In Sound Mind è un horror psicologico in prima persona che fonde azione e stile indie in un'esperienza guidata dalla narrazione su PC. Il giocatore si risveglia in un edificio misterioso e si muove tra ambienti mutevoli legati a sostanze sperimentali e ricordi personali, scoprendo le storie delle vittime mentre affronta orrori sempre più concreti.
Gameplay
Il cuore del gioco è l'esplorazione in prima persona, che alterna movimento da avventura, risoluzione di enigmi e sporadici combattimenti. Gli ambienti si trasformano dinamicamente, guidando il giocatore attraverso storie distinte: ogni sezione introduce meccaniche, armi e sfide specifiche. Gli enigmi sono spesso la chiave per sconfiggere le minacce più grandi e richiedono osservazione e soluzioni creative più che azioni dirette. Il combattimento è misurato: il giocatore impara gli schemi nemici e usa gli strumenti a disposizione per avanzare. Una gatta di nome Tonia accompagna il percorso, offrendo momenti interattivi leggeri tra le tensioni. Il design punta sul disorientamento, con oggetti animati e svolte inattese in spazi familiari.
Game Modes
In Sound Mind propone una campagna single-player articolata in una serie di storie inquietanti. Ogni storia è un capitolo autonomo con i propri enigmi, meccaniche, armi e scontri contro boss. Non esistono modalità multigiocatore né alternative: l'esperienza si concentra sul progresso narrativo sequenziale attraverso questi segmenti basati sui ricordi. Il giocatore passa da una storia all'altra, avvicinandosi gradualmente alla comprensione del mistero centrale.
Narrative and Atmosphere
La trama segue il protagonista, uno psicoterapeuta, mentre esplora le menti dei pazienti colpiti dalla stessa sostanza. Visioni bizzarre e orrori personali emergono direttamente dall'ambiente, accompagnati da una colonna sonora originale con tracce distinte per ogni storia. Dettagli come manichini senzienti e la presenza costante della gatta contribuiscono a un'atmosfera di disagio immaginifica ma credibile. La scrittura bilancia ironia e profondità psicologica, privilegiando la tensione atmosferica e le rivelazioni sui personaggi rispetto agli spaventi improvvisi.
Is It Worth Playing?
La ricezione su piattaforme principali resta molto positiva a distanza di anni, con lodi per gli enigmi originali, i boss memorabili e la colonna sonora coesa.

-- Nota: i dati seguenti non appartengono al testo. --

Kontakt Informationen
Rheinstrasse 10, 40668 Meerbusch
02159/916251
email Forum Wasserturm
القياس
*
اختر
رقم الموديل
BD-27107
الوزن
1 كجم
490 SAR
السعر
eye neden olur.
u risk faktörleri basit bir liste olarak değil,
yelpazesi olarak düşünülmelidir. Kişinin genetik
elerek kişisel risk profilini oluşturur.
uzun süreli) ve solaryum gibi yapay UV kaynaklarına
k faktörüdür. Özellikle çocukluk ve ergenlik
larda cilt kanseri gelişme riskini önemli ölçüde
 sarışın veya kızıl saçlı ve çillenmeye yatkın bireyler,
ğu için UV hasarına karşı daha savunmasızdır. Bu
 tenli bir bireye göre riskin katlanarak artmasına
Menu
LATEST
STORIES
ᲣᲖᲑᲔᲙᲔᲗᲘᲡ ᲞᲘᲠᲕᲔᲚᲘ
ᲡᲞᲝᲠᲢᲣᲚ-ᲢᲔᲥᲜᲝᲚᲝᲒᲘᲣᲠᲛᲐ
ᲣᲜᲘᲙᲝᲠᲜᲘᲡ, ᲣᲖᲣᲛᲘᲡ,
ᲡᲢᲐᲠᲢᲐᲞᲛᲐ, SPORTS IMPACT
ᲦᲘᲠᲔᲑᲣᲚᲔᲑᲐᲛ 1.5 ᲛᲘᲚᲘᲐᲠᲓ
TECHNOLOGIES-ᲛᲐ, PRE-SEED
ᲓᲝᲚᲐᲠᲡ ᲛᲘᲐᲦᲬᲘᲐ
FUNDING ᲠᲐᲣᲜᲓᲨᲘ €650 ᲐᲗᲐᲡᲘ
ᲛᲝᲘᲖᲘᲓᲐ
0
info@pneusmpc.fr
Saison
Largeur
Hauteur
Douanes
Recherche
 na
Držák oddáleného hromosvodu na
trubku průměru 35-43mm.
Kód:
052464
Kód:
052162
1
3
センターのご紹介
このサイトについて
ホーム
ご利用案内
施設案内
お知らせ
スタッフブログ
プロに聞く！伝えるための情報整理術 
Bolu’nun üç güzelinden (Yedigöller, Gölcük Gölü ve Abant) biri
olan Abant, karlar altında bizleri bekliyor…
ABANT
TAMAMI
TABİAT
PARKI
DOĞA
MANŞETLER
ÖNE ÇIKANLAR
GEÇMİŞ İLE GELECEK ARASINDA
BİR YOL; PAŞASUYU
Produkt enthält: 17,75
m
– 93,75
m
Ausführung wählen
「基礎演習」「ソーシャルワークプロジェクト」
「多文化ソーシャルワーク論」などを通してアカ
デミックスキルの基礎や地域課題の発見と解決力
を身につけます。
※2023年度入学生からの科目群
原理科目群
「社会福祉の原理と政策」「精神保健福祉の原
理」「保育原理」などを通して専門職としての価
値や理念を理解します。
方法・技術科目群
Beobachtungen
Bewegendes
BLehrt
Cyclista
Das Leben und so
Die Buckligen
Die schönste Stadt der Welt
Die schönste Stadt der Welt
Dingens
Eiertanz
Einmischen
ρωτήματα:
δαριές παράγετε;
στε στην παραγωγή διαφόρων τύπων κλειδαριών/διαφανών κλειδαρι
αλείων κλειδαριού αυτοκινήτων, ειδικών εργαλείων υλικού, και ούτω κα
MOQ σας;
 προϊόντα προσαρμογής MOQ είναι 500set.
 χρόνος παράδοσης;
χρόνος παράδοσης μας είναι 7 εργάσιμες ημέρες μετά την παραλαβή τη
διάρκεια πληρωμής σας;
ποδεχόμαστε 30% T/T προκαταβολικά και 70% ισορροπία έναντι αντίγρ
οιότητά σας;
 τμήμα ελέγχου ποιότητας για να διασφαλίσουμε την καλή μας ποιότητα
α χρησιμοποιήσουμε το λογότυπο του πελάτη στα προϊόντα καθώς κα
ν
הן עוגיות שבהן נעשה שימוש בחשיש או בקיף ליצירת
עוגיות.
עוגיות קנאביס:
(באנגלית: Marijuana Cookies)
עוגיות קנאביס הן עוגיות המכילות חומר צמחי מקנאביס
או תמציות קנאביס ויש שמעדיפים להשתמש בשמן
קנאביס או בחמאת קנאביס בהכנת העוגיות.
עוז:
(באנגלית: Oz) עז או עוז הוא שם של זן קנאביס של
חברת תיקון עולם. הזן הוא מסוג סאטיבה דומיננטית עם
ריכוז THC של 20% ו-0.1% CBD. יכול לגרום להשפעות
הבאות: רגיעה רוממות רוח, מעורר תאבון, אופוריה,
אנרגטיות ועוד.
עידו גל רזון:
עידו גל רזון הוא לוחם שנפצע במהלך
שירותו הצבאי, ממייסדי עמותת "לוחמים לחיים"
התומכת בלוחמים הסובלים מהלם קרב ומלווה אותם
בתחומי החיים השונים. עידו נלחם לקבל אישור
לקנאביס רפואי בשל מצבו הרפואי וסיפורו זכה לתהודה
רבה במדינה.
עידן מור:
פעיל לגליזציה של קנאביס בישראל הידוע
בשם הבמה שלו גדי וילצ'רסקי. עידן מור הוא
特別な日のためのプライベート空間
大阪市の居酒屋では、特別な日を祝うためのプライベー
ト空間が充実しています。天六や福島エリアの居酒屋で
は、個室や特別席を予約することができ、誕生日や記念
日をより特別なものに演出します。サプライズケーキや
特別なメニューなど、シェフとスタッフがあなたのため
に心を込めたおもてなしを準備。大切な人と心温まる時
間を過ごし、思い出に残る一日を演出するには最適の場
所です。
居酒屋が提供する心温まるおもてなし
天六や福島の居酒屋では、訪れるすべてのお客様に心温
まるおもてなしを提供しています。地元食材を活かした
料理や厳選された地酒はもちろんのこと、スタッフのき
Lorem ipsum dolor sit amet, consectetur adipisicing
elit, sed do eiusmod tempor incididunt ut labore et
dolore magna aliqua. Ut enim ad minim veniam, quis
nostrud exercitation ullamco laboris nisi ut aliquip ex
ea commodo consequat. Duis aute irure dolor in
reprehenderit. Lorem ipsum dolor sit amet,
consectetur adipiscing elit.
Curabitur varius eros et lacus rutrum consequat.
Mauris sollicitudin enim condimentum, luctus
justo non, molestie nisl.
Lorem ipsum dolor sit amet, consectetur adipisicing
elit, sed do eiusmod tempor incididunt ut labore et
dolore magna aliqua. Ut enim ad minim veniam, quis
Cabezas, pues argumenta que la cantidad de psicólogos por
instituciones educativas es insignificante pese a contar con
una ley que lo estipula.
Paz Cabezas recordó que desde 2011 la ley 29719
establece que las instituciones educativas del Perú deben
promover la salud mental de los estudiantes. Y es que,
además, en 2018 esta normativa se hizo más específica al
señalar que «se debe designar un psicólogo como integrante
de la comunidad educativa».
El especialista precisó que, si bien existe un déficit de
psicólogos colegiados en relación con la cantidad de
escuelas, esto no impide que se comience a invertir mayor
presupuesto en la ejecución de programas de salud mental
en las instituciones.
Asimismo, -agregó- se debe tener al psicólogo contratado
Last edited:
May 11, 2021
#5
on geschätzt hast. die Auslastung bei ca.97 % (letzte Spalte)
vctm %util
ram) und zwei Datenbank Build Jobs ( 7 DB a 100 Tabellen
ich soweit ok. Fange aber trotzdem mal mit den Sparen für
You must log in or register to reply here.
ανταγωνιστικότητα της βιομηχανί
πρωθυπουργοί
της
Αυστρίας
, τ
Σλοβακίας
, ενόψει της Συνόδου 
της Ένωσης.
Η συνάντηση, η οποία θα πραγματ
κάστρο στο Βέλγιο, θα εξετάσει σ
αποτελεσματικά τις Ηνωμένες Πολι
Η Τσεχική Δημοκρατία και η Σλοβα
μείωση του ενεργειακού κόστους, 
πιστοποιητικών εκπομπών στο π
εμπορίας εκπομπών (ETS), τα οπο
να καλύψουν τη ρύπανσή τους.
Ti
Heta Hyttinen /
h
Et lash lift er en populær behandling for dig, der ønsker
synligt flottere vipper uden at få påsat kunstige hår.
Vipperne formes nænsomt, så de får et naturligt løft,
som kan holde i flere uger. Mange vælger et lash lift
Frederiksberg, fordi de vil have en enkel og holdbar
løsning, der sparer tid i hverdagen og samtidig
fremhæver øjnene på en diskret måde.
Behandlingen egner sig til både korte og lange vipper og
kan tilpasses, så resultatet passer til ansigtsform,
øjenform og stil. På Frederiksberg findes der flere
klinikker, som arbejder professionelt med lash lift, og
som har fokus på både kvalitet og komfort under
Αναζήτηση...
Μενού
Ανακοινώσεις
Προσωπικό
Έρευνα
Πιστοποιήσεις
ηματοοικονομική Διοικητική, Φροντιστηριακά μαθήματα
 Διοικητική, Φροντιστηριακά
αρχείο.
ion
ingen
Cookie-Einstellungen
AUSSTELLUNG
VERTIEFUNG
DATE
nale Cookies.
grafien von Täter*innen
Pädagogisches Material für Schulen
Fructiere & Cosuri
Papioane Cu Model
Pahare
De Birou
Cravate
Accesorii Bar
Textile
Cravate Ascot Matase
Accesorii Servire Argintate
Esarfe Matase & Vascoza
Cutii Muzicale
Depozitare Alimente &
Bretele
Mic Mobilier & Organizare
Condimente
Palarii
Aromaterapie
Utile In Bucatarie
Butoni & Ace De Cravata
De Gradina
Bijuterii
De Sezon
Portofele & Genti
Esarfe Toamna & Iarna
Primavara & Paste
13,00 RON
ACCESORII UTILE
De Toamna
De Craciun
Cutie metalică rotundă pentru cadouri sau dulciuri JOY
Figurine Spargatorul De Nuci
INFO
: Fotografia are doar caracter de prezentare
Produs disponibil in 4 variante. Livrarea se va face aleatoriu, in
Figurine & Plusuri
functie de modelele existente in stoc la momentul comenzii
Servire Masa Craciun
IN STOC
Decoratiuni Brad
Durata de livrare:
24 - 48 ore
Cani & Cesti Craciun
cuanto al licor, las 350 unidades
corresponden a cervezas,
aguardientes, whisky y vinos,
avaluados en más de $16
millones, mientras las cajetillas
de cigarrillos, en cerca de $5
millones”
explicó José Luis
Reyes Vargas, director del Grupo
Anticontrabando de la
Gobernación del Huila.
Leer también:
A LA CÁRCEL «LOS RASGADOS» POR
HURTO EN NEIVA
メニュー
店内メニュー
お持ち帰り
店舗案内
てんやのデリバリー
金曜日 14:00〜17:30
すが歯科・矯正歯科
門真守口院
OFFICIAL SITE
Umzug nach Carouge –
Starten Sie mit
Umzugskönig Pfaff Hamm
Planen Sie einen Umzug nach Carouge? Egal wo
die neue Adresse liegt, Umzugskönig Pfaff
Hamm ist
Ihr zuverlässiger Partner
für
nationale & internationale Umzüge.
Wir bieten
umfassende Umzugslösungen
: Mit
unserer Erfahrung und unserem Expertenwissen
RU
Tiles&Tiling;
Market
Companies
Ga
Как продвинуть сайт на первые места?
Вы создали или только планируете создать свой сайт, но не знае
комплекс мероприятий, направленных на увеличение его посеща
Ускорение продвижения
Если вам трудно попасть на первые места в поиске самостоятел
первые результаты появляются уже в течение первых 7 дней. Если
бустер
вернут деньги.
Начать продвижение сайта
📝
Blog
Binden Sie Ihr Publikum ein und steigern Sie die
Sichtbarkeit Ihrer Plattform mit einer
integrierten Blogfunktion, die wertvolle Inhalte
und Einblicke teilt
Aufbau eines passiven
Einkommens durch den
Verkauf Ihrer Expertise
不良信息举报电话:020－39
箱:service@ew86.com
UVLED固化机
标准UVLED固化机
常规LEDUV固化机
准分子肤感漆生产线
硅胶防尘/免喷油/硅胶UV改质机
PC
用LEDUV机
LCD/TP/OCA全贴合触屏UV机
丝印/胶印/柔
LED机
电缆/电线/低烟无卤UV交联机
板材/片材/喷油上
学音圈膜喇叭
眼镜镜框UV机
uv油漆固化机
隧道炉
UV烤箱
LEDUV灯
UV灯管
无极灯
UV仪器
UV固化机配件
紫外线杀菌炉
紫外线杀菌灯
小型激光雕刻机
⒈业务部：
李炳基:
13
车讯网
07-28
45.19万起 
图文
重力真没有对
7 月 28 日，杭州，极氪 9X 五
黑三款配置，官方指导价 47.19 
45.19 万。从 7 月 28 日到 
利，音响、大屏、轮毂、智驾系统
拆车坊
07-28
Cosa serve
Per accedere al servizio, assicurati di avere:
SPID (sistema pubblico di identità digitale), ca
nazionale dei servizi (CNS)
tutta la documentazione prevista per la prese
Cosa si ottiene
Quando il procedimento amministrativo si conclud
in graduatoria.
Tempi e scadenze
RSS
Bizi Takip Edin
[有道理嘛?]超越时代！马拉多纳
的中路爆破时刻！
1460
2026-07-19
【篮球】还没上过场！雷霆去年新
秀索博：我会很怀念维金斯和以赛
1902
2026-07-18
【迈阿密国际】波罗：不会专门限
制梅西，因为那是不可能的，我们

Il titolo è ideale per chi cerca un horror psicologico che privilegia storia, esplorazione e meccaniche intelligenti rispetto all'azione continua o ai jump scare. L'esperienza è completa e autoconclusiva, senza contenuti stagionali né espansioni. Appassionati di indie narrative con elementi horror lo troveranno coinvolgente, soprattutto se apprezzano titoli che premiano l'osservazione attenta e il pensiero laterale negli scontri con i boss. Chi cerca multiplayer frenetici o libertà open-world potrebbe trovare la struttura lineare meno adatta. Nel complesso, resta una scelta solida per gli appassionati di horror single-player in cerca di un'esperienza distintiva.